Autism is a heterogeneous brain disorder believed to have both genetic and environmental contributions. Epigenetic mechanisms, including modification of DNA and histones — proteins that store and organize DNA — allow an organism to respond to the environment through changes in gene expression. There is compelling evidence from human genetic association studies and animal models supporting a role for epigenetic dysregulation in autism. In particular, defects in MeCP2 protein function cause Rett syndrome. In this pilot study, Hongjun Song and his colleagues at Johns Hopkins University School of Medicine in Baltimore explored the role of DNA modifications in neuronal gene expression, plasticity, behavior and autism.
In the human genome, there are four bases: cytosine (C), thymine (T), adenine (A) and guanine (G). It is often believed that C can have a chemical modification called methylation that only occurs when G follows C in the genome (CpG). Song and his group discovered that, in contrast to this common belief, modification of DNA in the non-CG context — for example, C followed by A (CpA) — is prominent in neurons and is established during neuronal maturation1.

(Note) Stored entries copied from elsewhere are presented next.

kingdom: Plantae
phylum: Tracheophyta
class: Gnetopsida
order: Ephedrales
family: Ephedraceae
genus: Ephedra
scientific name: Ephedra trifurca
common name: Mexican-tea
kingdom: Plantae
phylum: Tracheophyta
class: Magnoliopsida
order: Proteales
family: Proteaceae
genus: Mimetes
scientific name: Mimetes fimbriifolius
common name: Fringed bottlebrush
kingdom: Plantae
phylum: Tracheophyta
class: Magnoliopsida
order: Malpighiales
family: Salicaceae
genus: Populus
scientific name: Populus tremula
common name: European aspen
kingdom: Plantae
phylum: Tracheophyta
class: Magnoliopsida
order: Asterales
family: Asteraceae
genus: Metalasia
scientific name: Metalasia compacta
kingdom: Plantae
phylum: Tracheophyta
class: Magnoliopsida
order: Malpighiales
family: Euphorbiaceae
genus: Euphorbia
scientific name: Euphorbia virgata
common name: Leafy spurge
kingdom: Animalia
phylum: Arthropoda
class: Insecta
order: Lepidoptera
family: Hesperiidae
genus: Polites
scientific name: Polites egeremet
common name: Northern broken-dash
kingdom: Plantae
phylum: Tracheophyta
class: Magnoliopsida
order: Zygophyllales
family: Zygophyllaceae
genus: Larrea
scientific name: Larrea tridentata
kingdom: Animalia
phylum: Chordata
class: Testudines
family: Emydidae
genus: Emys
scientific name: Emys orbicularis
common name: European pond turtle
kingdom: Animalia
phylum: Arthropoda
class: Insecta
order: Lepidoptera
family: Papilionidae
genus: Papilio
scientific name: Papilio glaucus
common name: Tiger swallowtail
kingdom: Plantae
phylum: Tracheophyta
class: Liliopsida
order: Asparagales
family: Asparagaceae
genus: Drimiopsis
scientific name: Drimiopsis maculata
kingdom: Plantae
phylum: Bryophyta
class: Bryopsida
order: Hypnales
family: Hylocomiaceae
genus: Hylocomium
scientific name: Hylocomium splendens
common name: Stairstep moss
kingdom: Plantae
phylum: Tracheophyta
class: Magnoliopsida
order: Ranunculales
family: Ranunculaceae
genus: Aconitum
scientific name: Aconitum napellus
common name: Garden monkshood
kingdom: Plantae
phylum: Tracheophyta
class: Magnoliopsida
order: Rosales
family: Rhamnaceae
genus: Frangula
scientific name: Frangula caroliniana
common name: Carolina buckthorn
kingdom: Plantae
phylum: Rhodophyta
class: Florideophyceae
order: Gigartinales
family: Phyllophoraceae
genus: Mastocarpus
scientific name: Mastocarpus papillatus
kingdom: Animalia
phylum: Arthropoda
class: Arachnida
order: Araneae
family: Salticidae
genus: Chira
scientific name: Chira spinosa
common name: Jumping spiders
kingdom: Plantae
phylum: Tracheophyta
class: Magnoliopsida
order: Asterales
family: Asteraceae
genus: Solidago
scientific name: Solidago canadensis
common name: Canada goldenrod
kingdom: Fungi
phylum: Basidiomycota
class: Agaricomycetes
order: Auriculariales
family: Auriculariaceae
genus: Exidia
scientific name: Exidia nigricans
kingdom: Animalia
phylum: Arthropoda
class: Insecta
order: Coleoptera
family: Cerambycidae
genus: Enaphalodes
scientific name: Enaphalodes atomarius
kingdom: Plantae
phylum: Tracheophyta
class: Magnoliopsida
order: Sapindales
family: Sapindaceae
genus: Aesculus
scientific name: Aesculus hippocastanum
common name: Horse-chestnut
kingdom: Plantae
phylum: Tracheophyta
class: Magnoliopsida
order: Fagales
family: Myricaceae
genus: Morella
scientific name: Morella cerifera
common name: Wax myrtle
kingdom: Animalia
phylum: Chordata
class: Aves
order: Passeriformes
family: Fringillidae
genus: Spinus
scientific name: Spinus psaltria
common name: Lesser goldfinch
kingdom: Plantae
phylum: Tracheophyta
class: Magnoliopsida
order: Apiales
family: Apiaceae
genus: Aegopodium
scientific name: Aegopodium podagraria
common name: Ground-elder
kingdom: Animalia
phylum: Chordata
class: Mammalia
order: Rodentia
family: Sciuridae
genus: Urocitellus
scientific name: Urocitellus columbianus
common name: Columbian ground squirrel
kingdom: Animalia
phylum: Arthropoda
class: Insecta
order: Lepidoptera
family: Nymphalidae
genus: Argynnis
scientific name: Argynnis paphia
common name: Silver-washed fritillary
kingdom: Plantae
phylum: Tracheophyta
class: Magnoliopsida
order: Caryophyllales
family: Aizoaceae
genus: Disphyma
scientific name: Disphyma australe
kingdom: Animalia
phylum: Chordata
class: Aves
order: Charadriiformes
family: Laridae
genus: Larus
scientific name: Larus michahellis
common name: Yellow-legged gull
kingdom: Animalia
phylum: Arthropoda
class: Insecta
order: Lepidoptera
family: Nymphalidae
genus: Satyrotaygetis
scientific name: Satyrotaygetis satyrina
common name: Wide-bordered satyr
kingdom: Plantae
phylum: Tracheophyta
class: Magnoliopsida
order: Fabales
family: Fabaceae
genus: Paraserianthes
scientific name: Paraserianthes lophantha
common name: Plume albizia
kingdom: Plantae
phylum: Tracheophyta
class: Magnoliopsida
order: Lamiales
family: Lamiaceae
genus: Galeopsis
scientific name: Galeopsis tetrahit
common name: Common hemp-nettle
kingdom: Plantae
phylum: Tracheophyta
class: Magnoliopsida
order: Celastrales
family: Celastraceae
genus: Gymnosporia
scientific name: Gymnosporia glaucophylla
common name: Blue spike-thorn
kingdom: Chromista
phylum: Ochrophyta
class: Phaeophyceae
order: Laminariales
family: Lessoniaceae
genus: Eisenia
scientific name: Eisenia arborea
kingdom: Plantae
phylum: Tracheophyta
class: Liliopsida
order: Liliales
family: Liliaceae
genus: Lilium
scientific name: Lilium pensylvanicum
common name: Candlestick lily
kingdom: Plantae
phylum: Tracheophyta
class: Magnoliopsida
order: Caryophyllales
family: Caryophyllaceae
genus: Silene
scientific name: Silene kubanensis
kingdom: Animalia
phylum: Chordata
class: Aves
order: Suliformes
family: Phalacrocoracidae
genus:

They further identified MeCP2 as a reader, and DNMT3A as a writer, for non-CpG methylation in neurons. These characteristics of non-CpG methylation suggest that a substantially expanded proportion of the neuronal genome is under DNA methylation regulation and provide a new foundation for understanding the role of this key epigenetic modification in the nervous system. Recent studies overturned the previous understanding that DNA methylation is largely fixed and irreversible in fully differentiated cells2, 3. Instead, the neuronal methylome is highly dynamic in response to neuronal activity, including active addition and removal of DNA demethylation2.
The researchers also identified molecular machinery that mediates active DNA demethylation in neurons, involving GADD45B and the DNA repair pathway3. They found that GADD45B is aberrantly expressed in postmortem brain samples from individuals with autism compared with controls. They showed that neuronal activity regulates GADD45B expression, which in turn regulates neuronal activity, induced gene expression and synaptic plasticity — the ability of neurons to change the strength of their connections. In addition, mice that lack GADD45B exhibit deficits in behavioral tests for autism. The group’s findings open new avenues to understand the mechanisms underlying autism.